厠神(読み)かわやがみ

改訂新版 世界大百科事典 「厠神」の意味・わかりやすい解説

厠神 (かわやがみ)

厠(便所)にまつられる神。

厠の女神,紫姑神(しこしん)のこと。中国では,すでに5世紀ころ,正月15日(元宵節)に紫姑神を迎えて,農作養蚕その他の事柄を占う習慣が行われており,その由来は古い。後の伝説では,紫姑は,唐の則天武后時代の官僚李景の妾で,何麗卿といい,美人で学問もあり,李景にたいへんにかわいがられたので,李景の妻に嫉妬され厠中で殺された。そこで天帝はこれを哀れんで神としたといわれている。近代でも,江蘇・浙江地方では,米をとぐざるを頭とし,紅い布を着せ紙花で飾り,細く削った竹を挿したものを,少女が持って軒下に立って呪文を唱えると紫姑神が下ってくる,これに婦人たちが種々のことを尋ねるという紫姑占いが行われていた。他の地方でもこれと大同小異で,厠神を,厠姑,七姑娘,坑三姑娘などと呼び,しゃもじ,ざる,ほうきなどの日常生活に用いる道具で神像を作り,厠のような不浄とされているところでこれを迎え,吉凶を尋ねたという。
執筆者:

朝鮮では,家庭内の守護神であるソンジュsǒngjuの配下にあって刑罰を執り行う気難しい若い女性の神と考えられている。便所の天井に布片や紙片を貼り付けたり吊るしたりする以外には神体を表示するものはなく,特定の祭日もないが,家庭の平安を祈る〈安宅〉の祭りには厠にも餅を供えたりする。またふだん便所を使用する際には,厠神の気を損なわないように咳払いをして告げてから入る習わしがある。

■ ■ ■ ■

## 実施課題
**A)** 本文によると、朝鮮では便所を使用する際、厠神の気を損なわないようにするためにどのような習わしがありますか。
**B)** 記録の冒頭から始めて「tone equalizer: -8」を含む行で終え、その範囲の各行を一つの文字列とするJSONリストに変換してください。空行は省き、画像は含めないでください。
本文と記録は、それぞれ異なる出典に由来するものです。

## 使用データ
■ ■ ■ ■

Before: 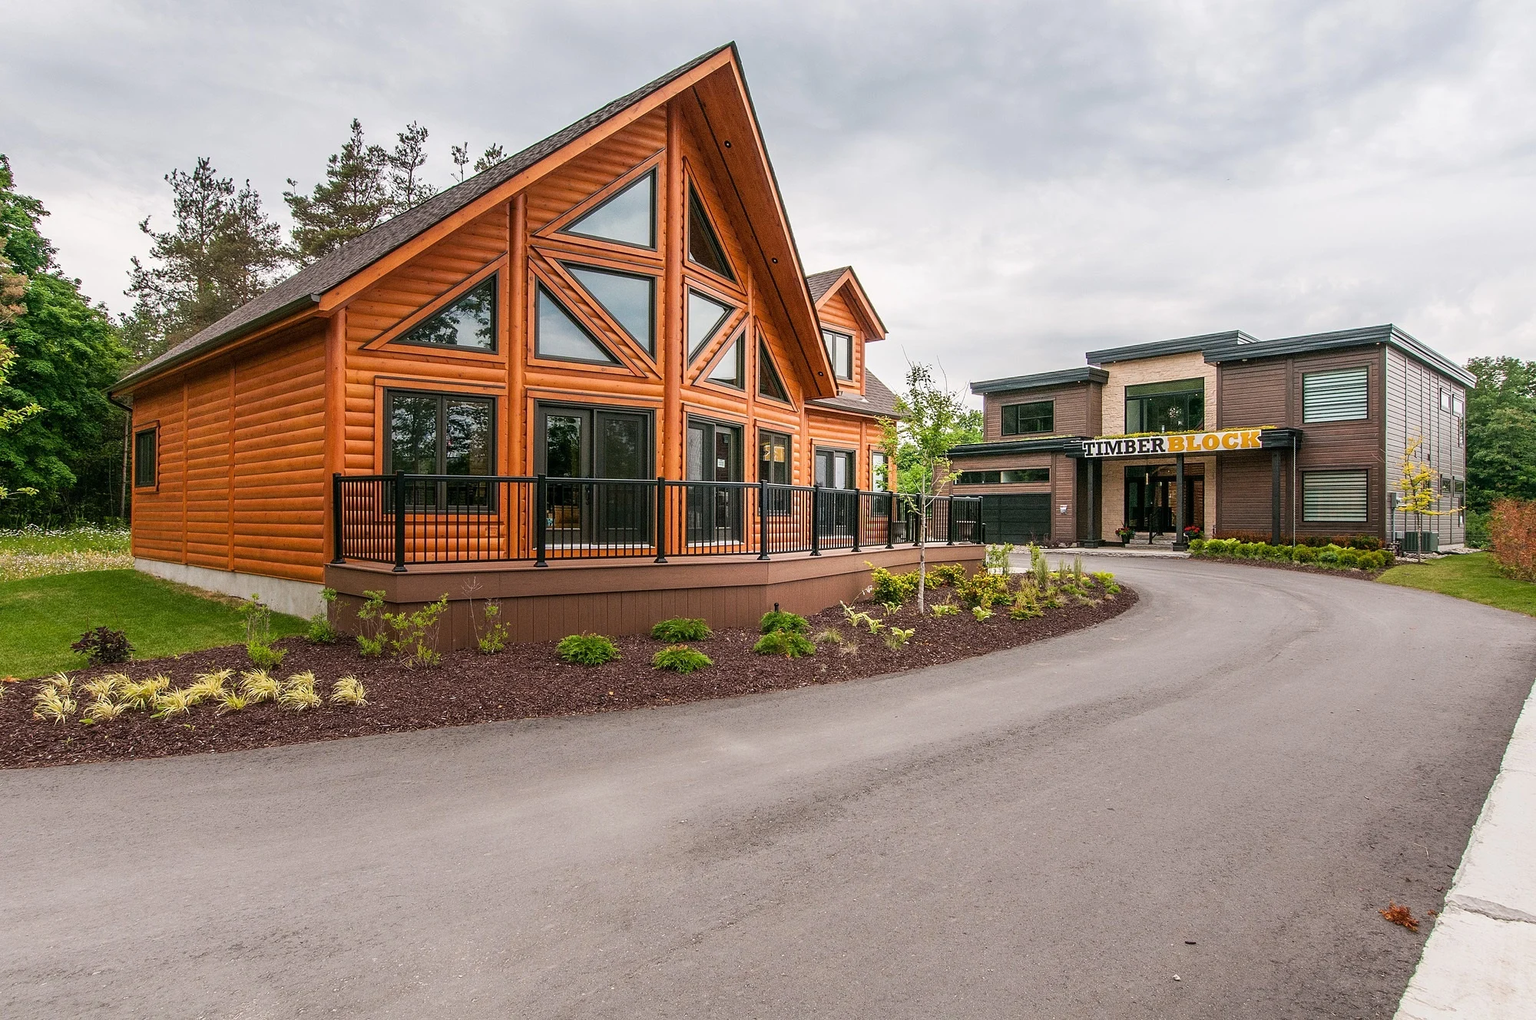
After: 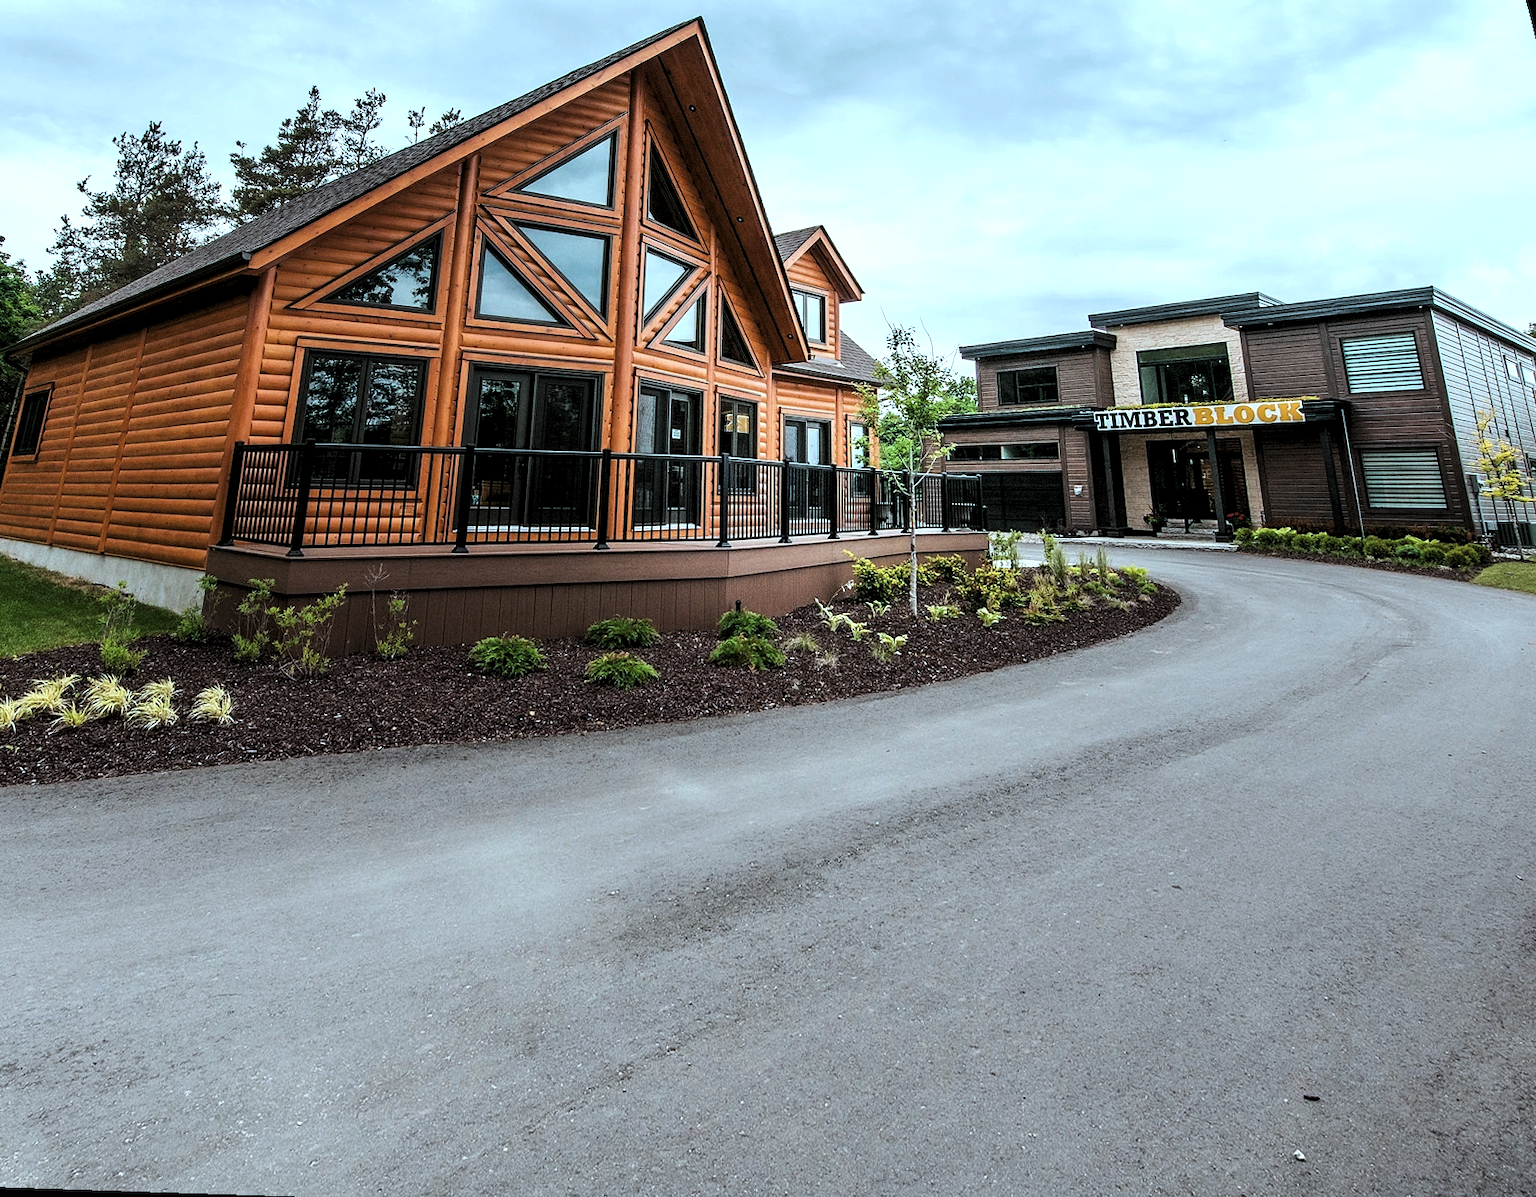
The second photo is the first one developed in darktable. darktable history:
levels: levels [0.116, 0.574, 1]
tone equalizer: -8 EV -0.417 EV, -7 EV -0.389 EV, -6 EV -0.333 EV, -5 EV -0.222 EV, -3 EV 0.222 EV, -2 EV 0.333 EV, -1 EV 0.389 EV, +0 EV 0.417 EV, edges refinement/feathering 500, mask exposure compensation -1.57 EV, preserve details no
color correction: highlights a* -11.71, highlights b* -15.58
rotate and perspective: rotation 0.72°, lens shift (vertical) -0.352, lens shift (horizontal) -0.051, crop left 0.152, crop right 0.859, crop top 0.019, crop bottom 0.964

■ ■ ■ ■

## 解答一覧
**A)** 咳払いをして告げてから便所に入る習わしがあります。

**B)**
[
  "Before: ",
  "After: ",
  "The second photo is the first one developed in darktable. darktable history:",
  "levels: levels [0.116, 0.574, 1]",
  "tone equalizer: -8 EV -0.417 EV, -7 EV -0.389 EV, -6 EV -0.333 EV, -5 EV -0.222 EV, -3 EV 0.222 EV, -2 EV 0.333 EV, -1 EV 0.389 EV, +0 EV 0.417 EV, edges refinement/feathering 500, mask exposure compensation -1.57 EV, preserve details no"
]